Research

Evaluation of the VP22 protein for enhancement of a DNA vaccine against anthrax

Stuart D Perkins¹ , Helen C Flick-Smith¹ , Helen S Garmory¹ , Angela E Essex-Lopresti¹ , Freda K Stevenson² and Robert J Phillpotts¹

¹  Biomedical Sciences Department, Defence Science and Technology Laboratory, Porton Down, Salisbury, Wiltshire, SP4 OJQ, UK

²  Tenovus Laboratory, University of Southampton Hospital NHS Trust, Southampton, SO16 6YD, UK

author email corresponding author email

Genetic Vaccines and Therapy 2005, 3:3doi:10.1186/1479-0556-3-3

Published:	20 April 2005

Abstract

Background

Previously, antigens expressed from DNA vaccines have been fused to the VP22 protein from Herpes Simplex Virus type I in order to improve efficacy. However, the immune enhancing mechanism of VP22 is poorly understood and initial suggestions that VP22 can mediate intercellular spread have been questioned. Despite this, fusion of VP22 to antigens expressed from DNA vaccines has improved immune responses, particularly to non-secreted antigens.

Methods

In this study, we fused the gene for the VP22 protein to the gene for Protective Antigen (PA) from Bacillus anthracis, the causative agent of anthrax.

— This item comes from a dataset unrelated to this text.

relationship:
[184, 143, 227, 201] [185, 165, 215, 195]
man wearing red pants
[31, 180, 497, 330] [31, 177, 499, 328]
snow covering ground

Protective immunity against infection with B. anthracis is almost entirely based on a response to PA and we have generated two constructs, where VP22 is fused to either the N- or the C-terminus of the 63 kDa protease-cleaved fragment of PA (PA₆₃).

Results

Following gene gun immunisation of A/J mice with these constructs, we observed no improvement in the anti-PA antibody response generated. Following an intraperitoneal challenge with 70 50% lethal doses of B. anthracis strain STI spores, no difference in protection was evident in groups immunised with the DNA vaccine expressing PA₆₃ and the DNA vaccines expressing fusion proteins of PA₆₃ with VP22.

Conclusion

VP22 fusion does not improve the protection of A/J mice against live spore challenge following immunisation of DNA vaccines expressing PA₆₃.